“Then he released Barabbas to them; and when he had scourged Jesus, he delivered Him to be crucified.” (Matthew 27:26, NKJV)
One of the things I enjoy in studying the Bible is doing character studies. Some, like Abraham and David, have chapters dedicated to their stories. Others are lesser known and may only have a sentence or two—Jabez, Shamgar, Jethro, Dorcas, Anna. I always want to know more about who they were, what they did, and why they did it. But there’s usually little information to satisfy my curiosity.
A man is mentioned in each of the Gospels whose name is familiar to almost everyone, yet we know so little about him: Barabbas, the man who escaped the cross.
From what is written, we learn only a few details.
- He was a “notable [notorious] prisoner” (Matthew 27:16).
- He “had made insurrection” and “had committed murder in the insurrection” (Mark 15:7).
- He was in prison for sedition and murder (Luke 23:19).
- He was a robber (John 18:40).
In other words, he was a dangerous, unsavory person and the very opposite of Jesus.

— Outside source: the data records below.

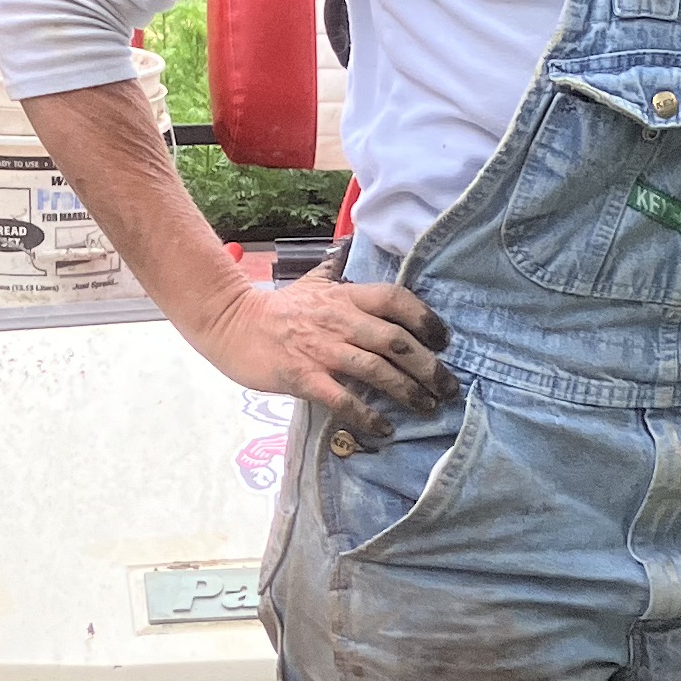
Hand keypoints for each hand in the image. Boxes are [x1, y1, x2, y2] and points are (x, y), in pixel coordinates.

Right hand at [201, 272, 453, 441]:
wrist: (233, 326)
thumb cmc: (277, 309)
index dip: (425, 318)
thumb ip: (335, 272)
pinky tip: (384, 428)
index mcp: (345, 296)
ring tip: (426, 407)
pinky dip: (367, 416)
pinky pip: (343, 399)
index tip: (444, 340)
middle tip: (448, 387)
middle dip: (429, 366)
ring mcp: (322, 350)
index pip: (396, 299)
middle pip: (395, 341)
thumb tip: (347, 251)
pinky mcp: (304, 377)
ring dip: (407, 392)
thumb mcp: (311, 283)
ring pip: (376, 370)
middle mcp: (339, 320)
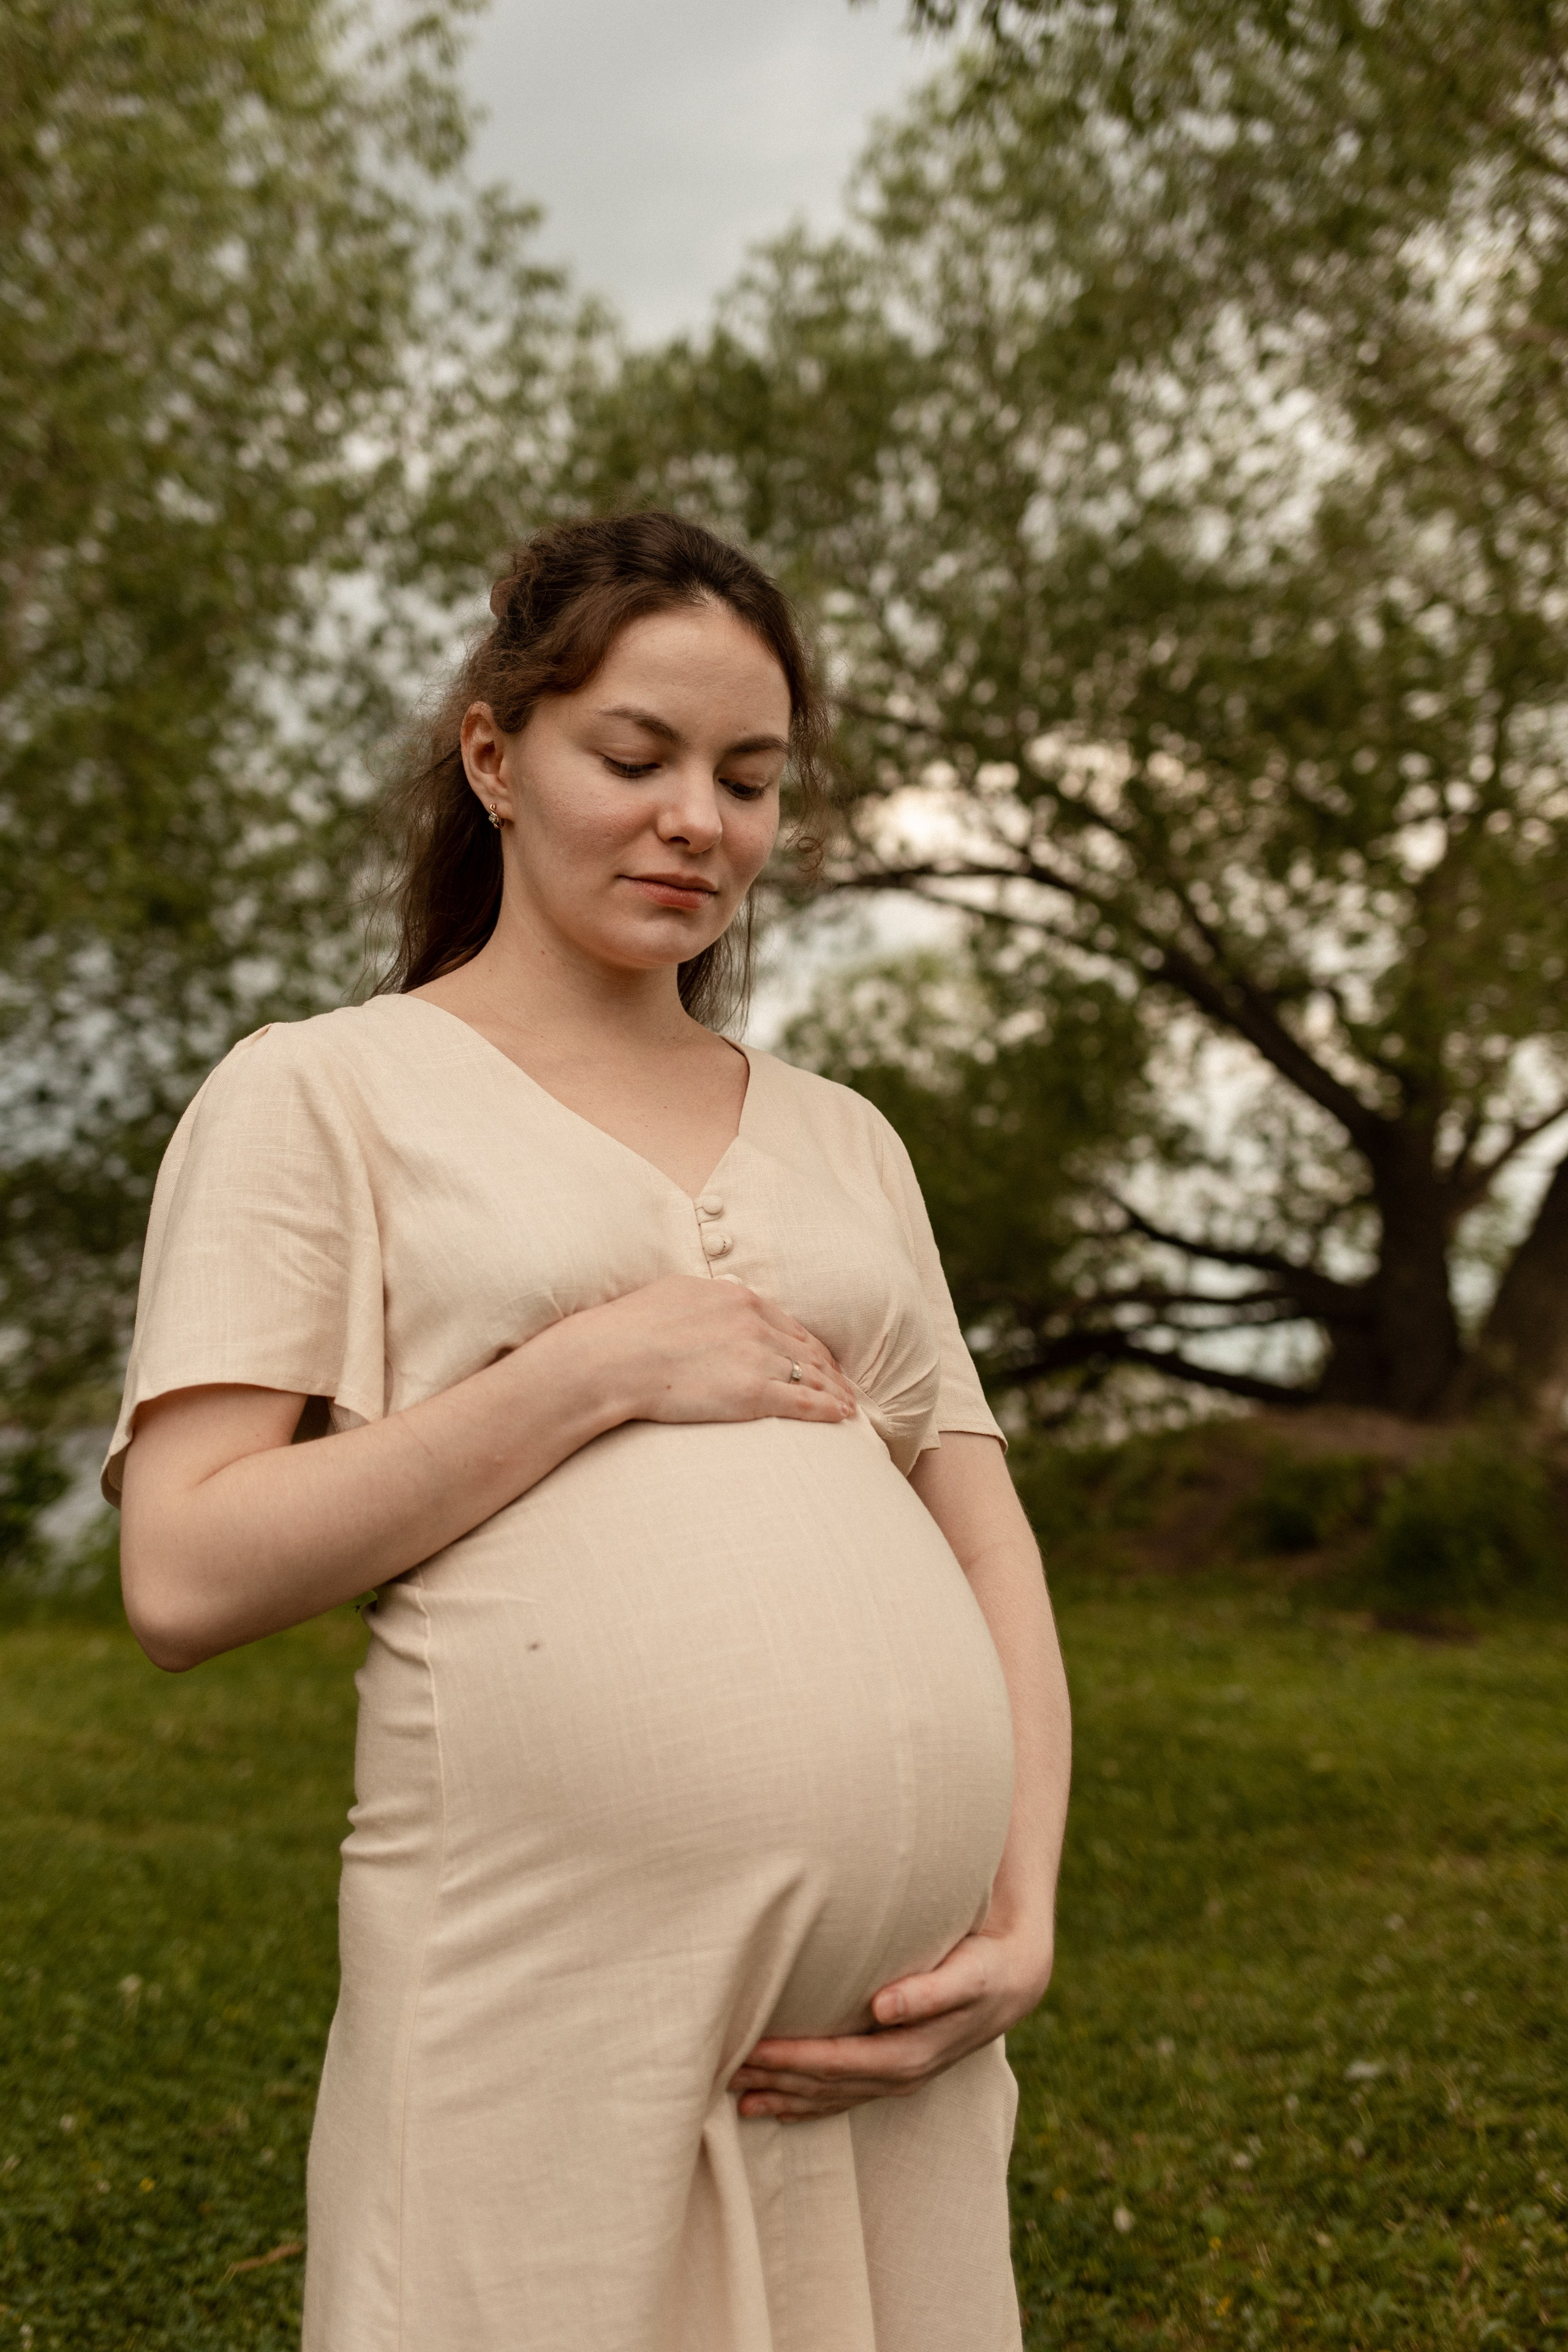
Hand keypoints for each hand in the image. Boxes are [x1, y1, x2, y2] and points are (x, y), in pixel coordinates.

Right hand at [579, 1273, 856, 1427]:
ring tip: (848, 1406)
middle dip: (829, 1369)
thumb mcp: (675, 1294)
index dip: (809, 1344)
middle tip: (843, 1385)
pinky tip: (841, 1418)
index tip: (820, 1358)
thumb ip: (705, 1300)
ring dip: (834, 1391)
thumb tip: (713, 1303)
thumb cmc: (630, 1328)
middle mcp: (755, 1324)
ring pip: (811, 1375)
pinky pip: (803, 1402)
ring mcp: (757, 1358)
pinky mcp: (753, 1393)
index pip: (788, 1324)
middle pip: (805, 1349)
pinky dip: (828, 1409)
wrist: (612, 1357)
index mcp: (738, 1299)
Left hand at [728, 1926, 1053, 2121]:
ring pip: (831, 2096)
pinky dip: (808, 2102)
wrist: (1014, 1979)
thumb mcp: (968, 1974)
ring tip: (738, 2097)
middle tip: (724, 2071)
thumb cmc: (986, 1968)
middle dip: (776, 2080)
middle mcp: (901, 2072)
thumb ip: (929, 1991)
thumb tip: (882, 2006)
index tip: (753, 2051)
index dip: (794, 2060)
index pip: (839, 2062)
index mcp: (912, 2052)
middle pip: (826, 2085)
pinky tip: (779, 2104)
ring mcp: (897, 2077)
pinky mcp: (895, 2069)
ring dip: (785, 2097)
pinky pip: (844, 2095)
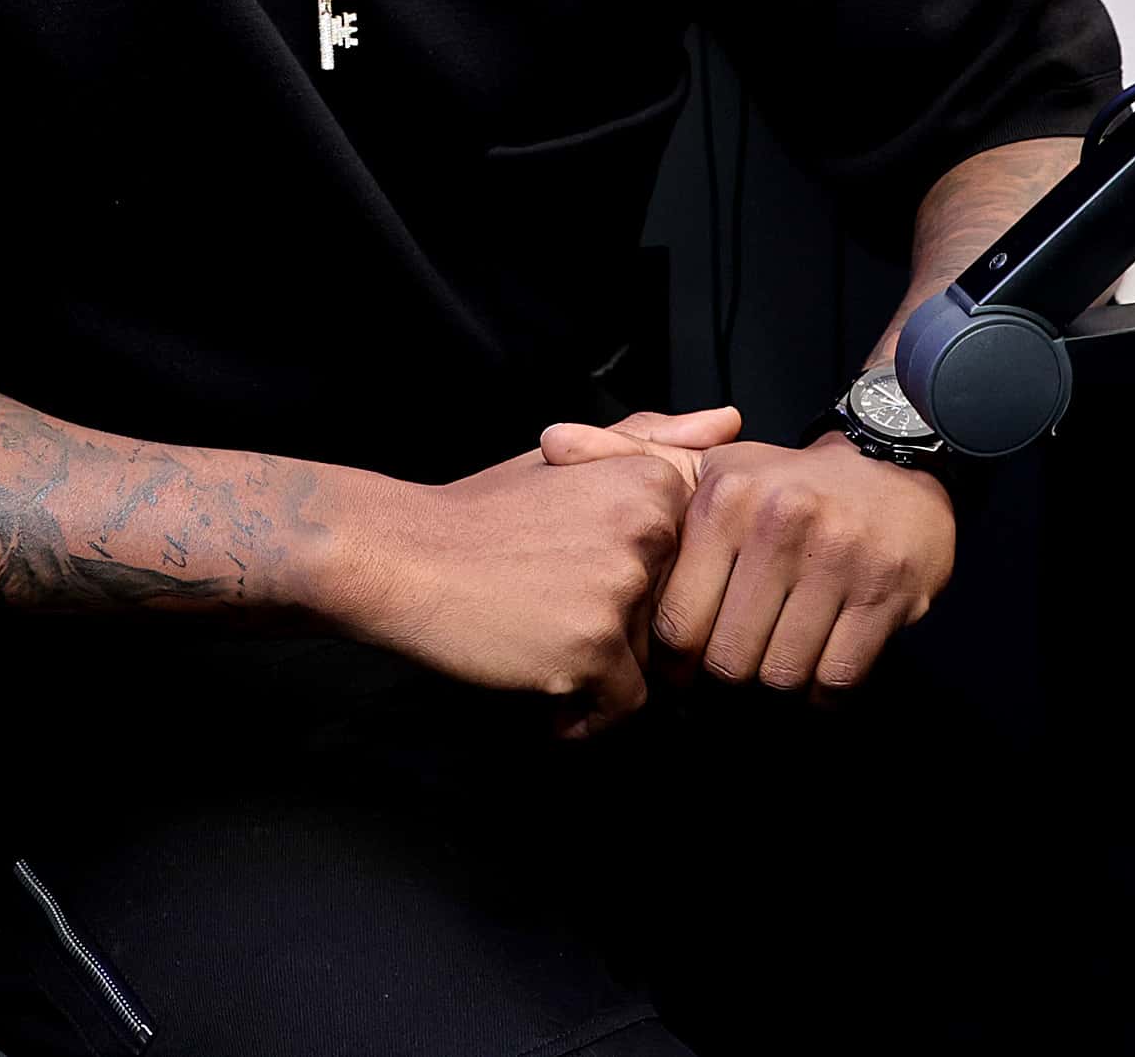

As an act of goodwill, it was customary for the governor to release one prisoner just before the feast of Passover (Matthew 27:15). Pilate would have released Jesus, in whom he found no fault, but the people demanded Barabbas instead.
Barabbas walked free and Jesus went to the cross.
At this point in the story, my curiosity is high. What happened to Barabbas? Did he leave the city? Return to his evil habits? Realize he had been handed a golden opportunity to become a changed man? Might he even have become a follower of the guiltless One who took his place at Calvary? Some traditions say Barabbas stood at the foot of the cross as the Lord died, but we will never know what really happened.
Barabbas deserved to die for his sins, but so do we. Although his crimes were great, we cannot justify that our “little sins” are any less deserving of punishment. “For all have sinned, and come short of the glory of God” (Romans 3:23). We have missed the mark.
When Barabbas turned and walked away that day, he had a choice to make. What would he do with the rest of his life? He stood at a crossroads. Someone took his place, but what would he do with the mercy that was being offered?
All of us will come to this same crossroad in life and must make the same decision. Do we continue on with our life of sin . . . or do we move into a new life led by the Spirit? The choice is ours. Choose wisely.
“That you put off, concerning your former conduct, the old man which grows corrupt according to the deceitful lusts . . . and that you put on the new man which was created according to God, in true righteousness and holiness.” (Ephesians 4:22, 24, NKJV)
Lord, thank You for bearing the penalty for my sins and giving me the opportunity to walk in a new life of righteousness and holiness. How can I ever thank You enough for the mercy and forgiveness I received because of Your death on Calvary? I love You and choose to follow You!